Peran keimanan dalam mengatasi berbagai problem manusia jauh-jauh hari
telah diperkenalkan oleh psikolog-psikolog Barat. William James (dalam Dale
Carnegie, 1980) berujar: “Tidak ragu lagi bahwa terapi yang terbaik bagi
keresahan ialah keimanan kepada Tuhan merupakan kekuatan yang - tidak boleh
tidak - harus terpenuhi untuk menopang seseorang dalam hidup ini”. Lebih
lanjut ia berkata: “Antara Tuhan dengan kita ada hubungan yang tidak
terputus. Apabila kita menundukkan diri di bawah pengarahan-Nya, maka semua
cita-cita dan harapan kita akan tercapai”.
Orang-orang yang religius memiliki kepribadian yang lebih kuat dan
terhindar dari berbagai penyakit jiwa. Henry Link, seorang psikolog Amerika
Serikat, menyatakan bahwa berdasarkan pengalamannya yang lama dalam menerapkan
percobaan-percobaan kejiwaan atas kaum buruh dalam proses pemulihan dan
pengarahan profesi, ia mendapatkan bahwa pribadi-pribadi yang religius dan
sering mendatangi tempat ibadah memiliki
kepribadian yang lebih kuat dan baik
daripada pribadi-pribadi yang tidak beragama atau tidak menjalankan sama sekali
suatu macam ibadah. Sementara itu A.A. Brill, juga psikolog, berkata: “Induvidu
yang benar-benar religius tidak akan pernah menderita sakit jiwa”.
Berbagai bukti empris di Barat dan Timur menunjukkan bahwa keberagaman,
keimanan dan spiritualitas mengembangkan kepribadian seorang dan sekaligus
menurunkan problem-problem psikologis yang dialaminya. Carl G. Jung setelah
sekian lama bergelut dalam terapi psikologi, berkata: “Selama tiga puluh
tahun yang lalu, pribadi-pribadi dari berbagai bangsa di dunia ini telah
mengadakan konseling denganku dan aku pun telah menyembuhkan banyak pasien.

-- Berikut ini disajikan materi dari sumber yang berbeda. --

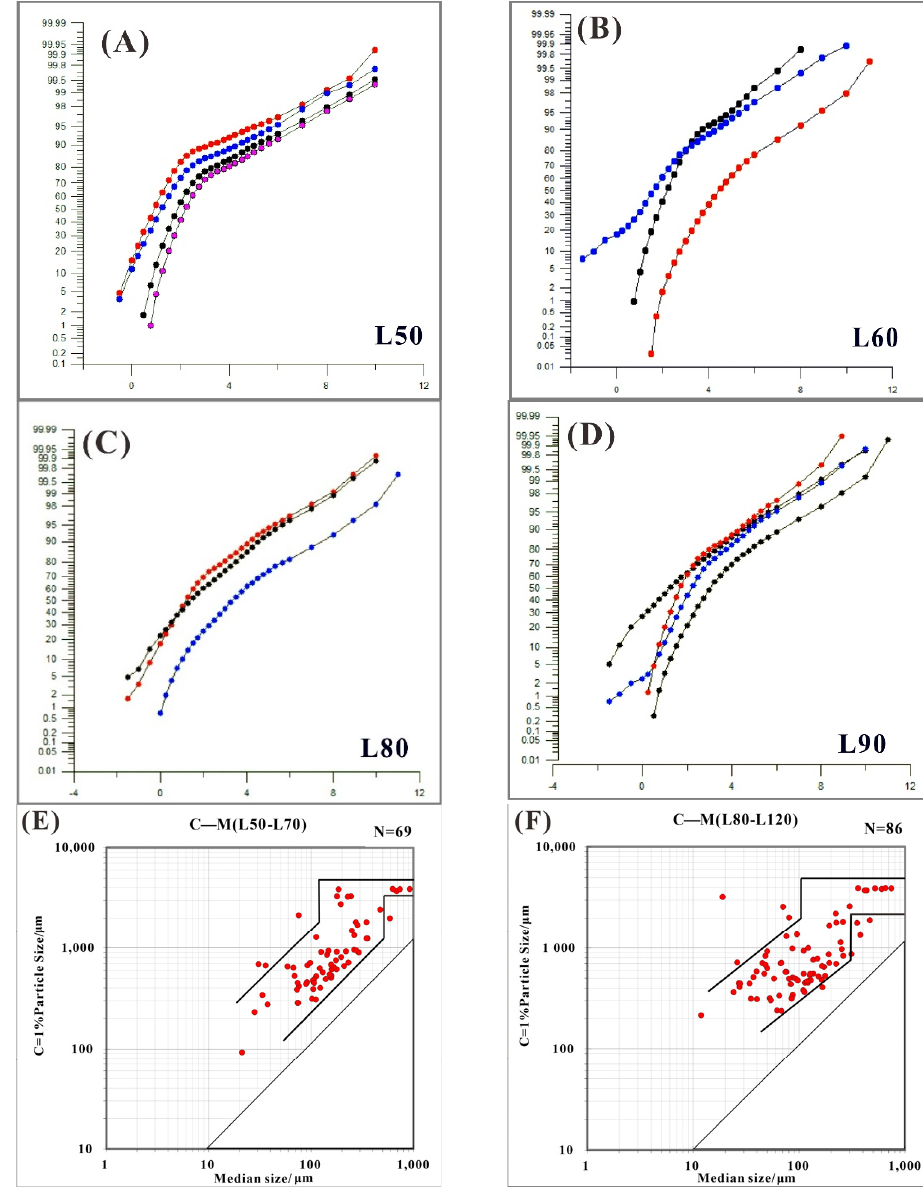
Figure 5. The probability cumulative grain size curves and C − M diagram. ( A ) The probability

Tidak kudapatkan seorang pasien pun diantara para pasien yang telah berada pada
penggal kedua umur mereka (lebih dari 30 tahun) yang problem esensialnya bukan
wawasan agama tentang kehidupan. Dapat kukatakan mereka telah menjadi mangsa
penyakit. Sebab mereka telah kehilangan setiap agama yang ada pada setiap masa.
Sungguh tidak ada seorangpun diantara mereka yang menjadi sembuh, kecuali
setelah ia kembali kepada agama tentang kehidupan.
Berdasarkan berbagai macam penelitian lapangan, kedekatan kepada Allah
melalui shalat dapat menurunkan kecemasan di kalangan pelajar (Adi, 1985) dan
menurunkan stress kerja dikalangan karyawan (Karim, 1999); religiusitas
(Akidah, Ibadah, Akhlak, Ilmu, Ihsan) itu menjadi induvidu melihat secara
positif atas peristiwa-peristiwa buruk yang menimpanya (Astuti, 1999);
kedekatan kepada Allah melalui dzikrullah dapat meningkatkan rasa
tenang, menjadikan jdetak jantung lebih teratur, dan menambah makna hidup
(Djuwita, 1983; Hady, 1982), orientasi intrinsic dalam beragama menurunkan
perilaku delinkuen (Kurniawan, 1998), dan seterusnya.